In The Afterlife of Property, Jeff Nunokawa investigates the conviction passed on by the Victorian novel that a woman's love is the only fortune a man can count on to last. Taking for his example four texts, Charles Dickens's Little Dorrit and Dombey and Son, and George Eliot's Daniel Deronda and Silas Marner, Nunokawa studies the diverse ways that the Victorian novel imagines women as property removed from the uncertainties of the marketplace. Along the way, he notices how the categories of economics, gender, sexuality, race, and fiction define one another in the Victorian novel.

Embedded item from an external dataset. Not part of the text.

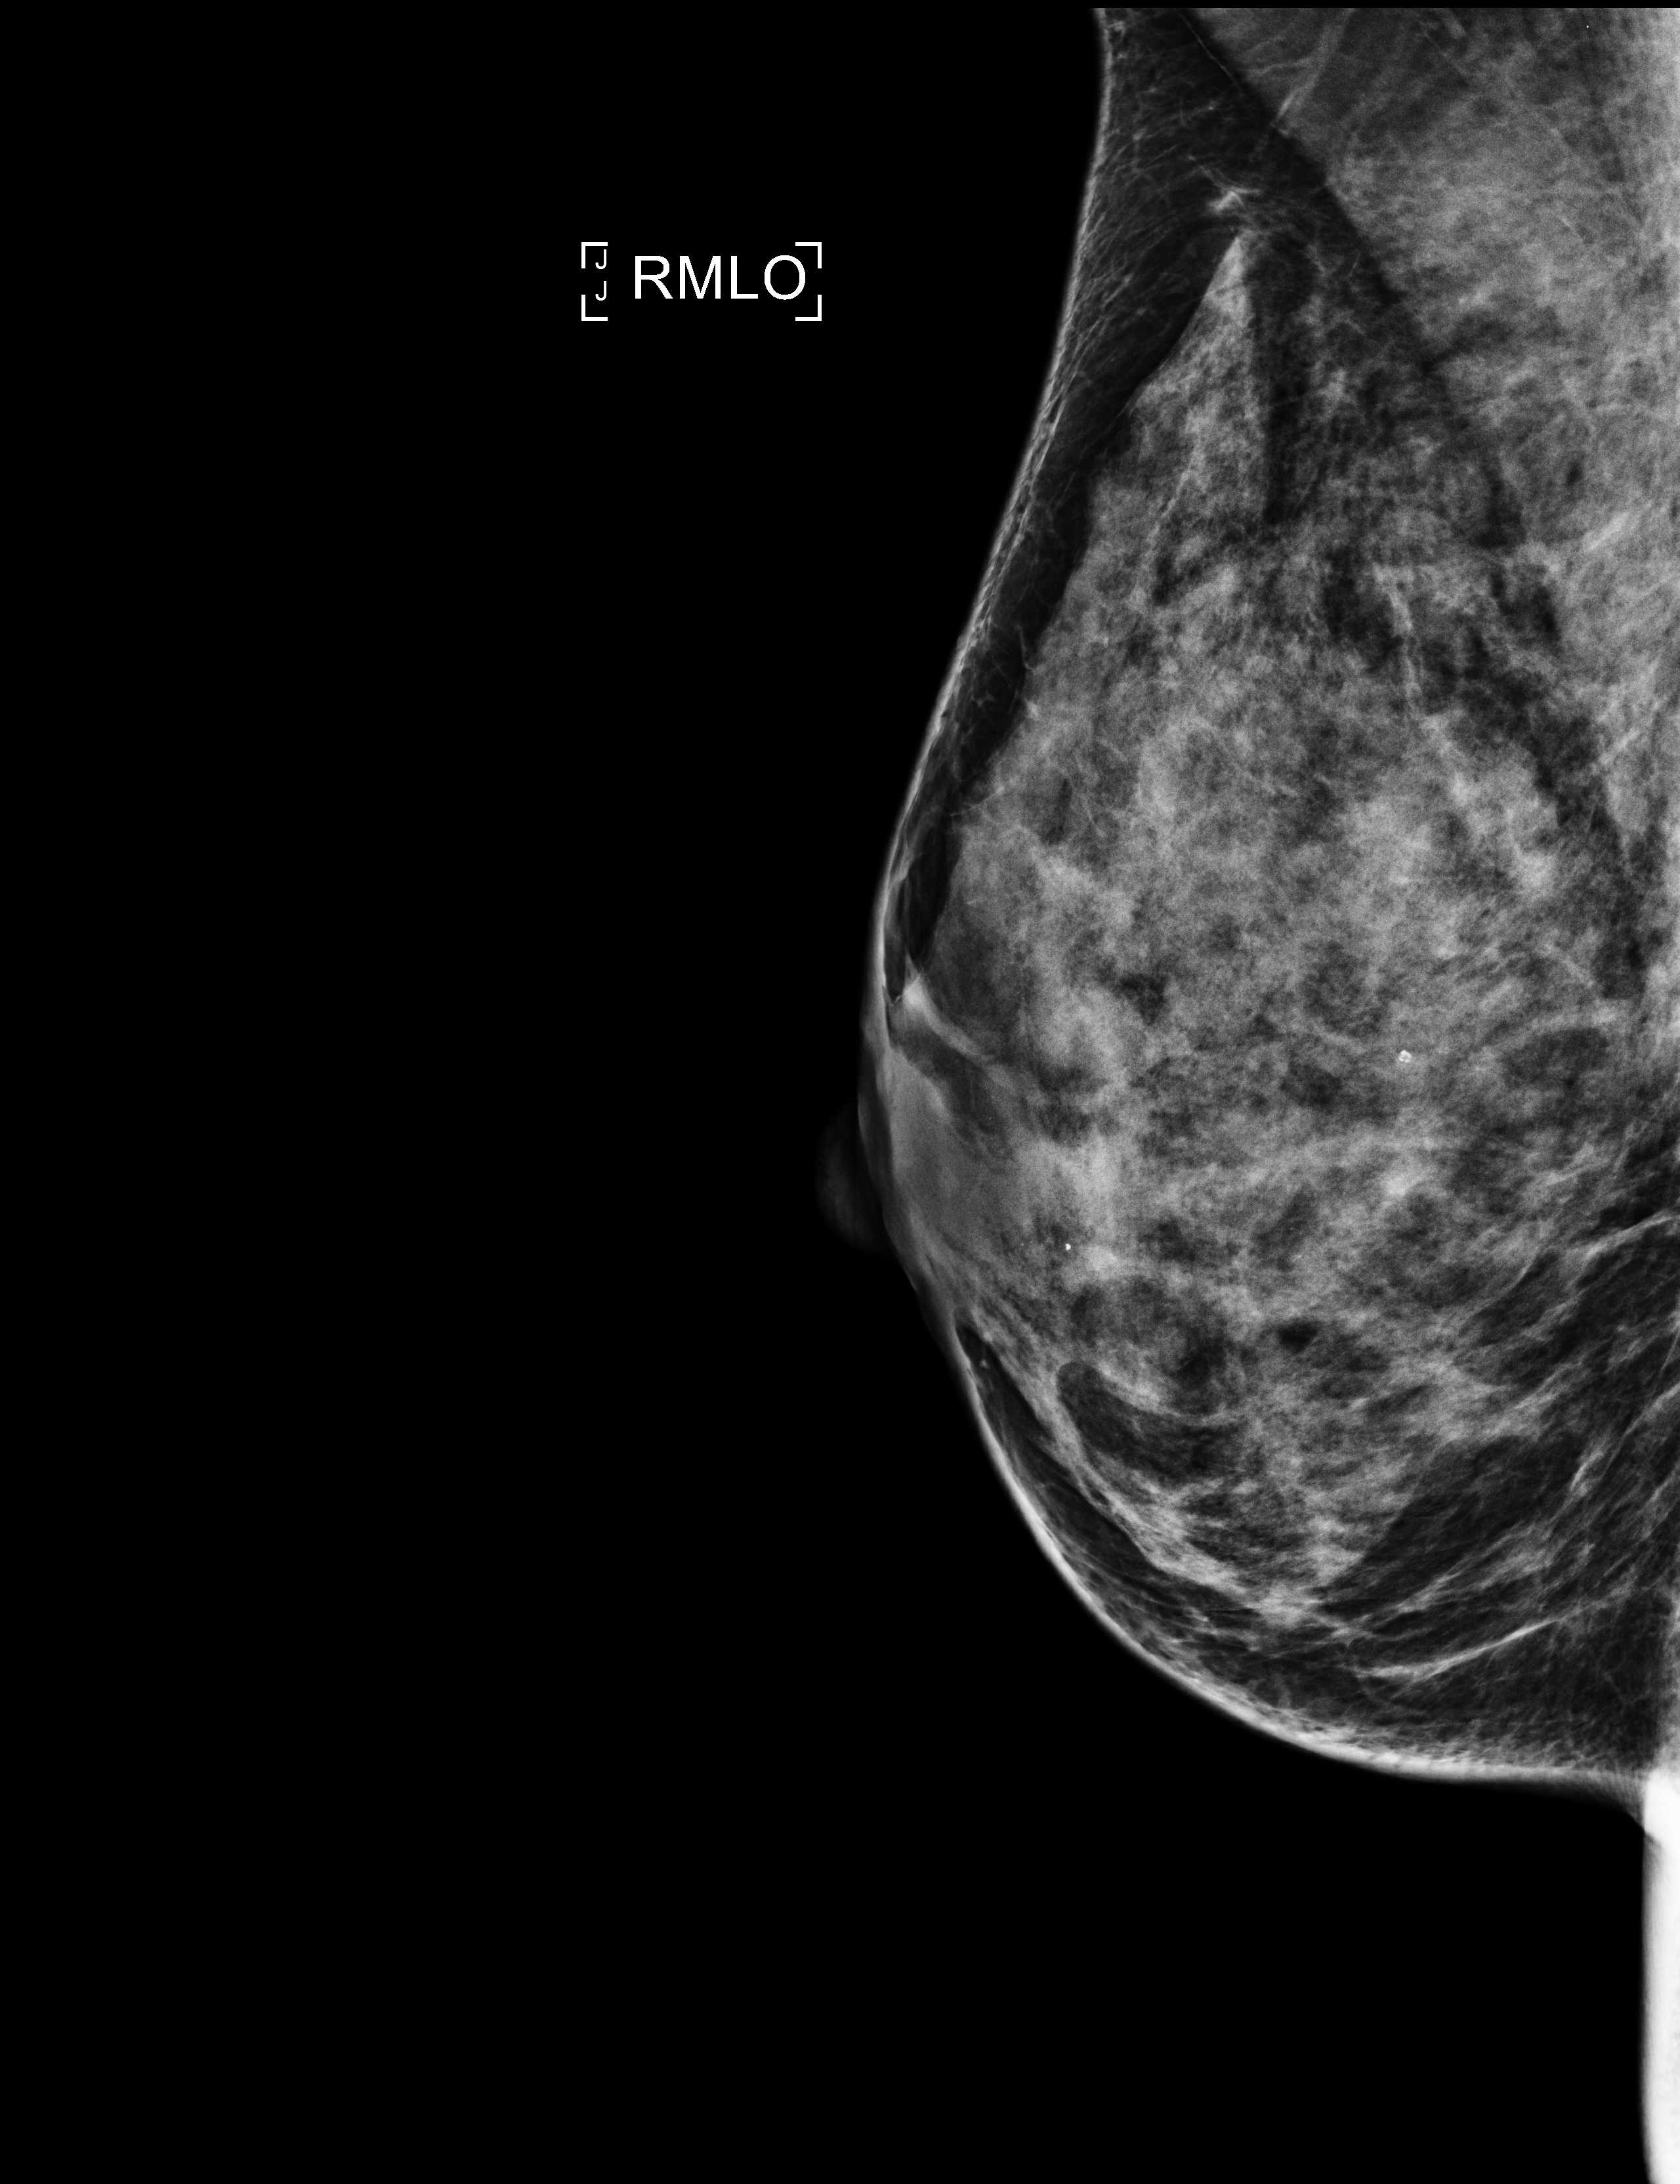
Screening examination, compressed breast thickness 55 mm, system: Selenia Dimensions. Patient aged 43 years (female).
Image type: full-field digital mammogram. Breast: right. Projection: medio-lateral oblique projection.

If the novel figures women as safe property, Nunokawa argues, the novel figures safe property as a woman. And if the novel identifies the angel of the house, the desexualized subject of Victorian fantasies of ideal womanhood, as safe property, it identifies various types of fiction, illicit sexualities, and foreign races with the enemy of such property: the commodity form. Nunokawa shows how these convergences of fiction, sexuality, and race with the commodity form are part of a scapegoat scenario, in which the otherwise ubiquitous instabilities of the marketplace can be contained and expunged, clearing the way for secure possession. The Afterlife of Property addresses literary and cultural theory, gender studies, and gay and lesbian studies.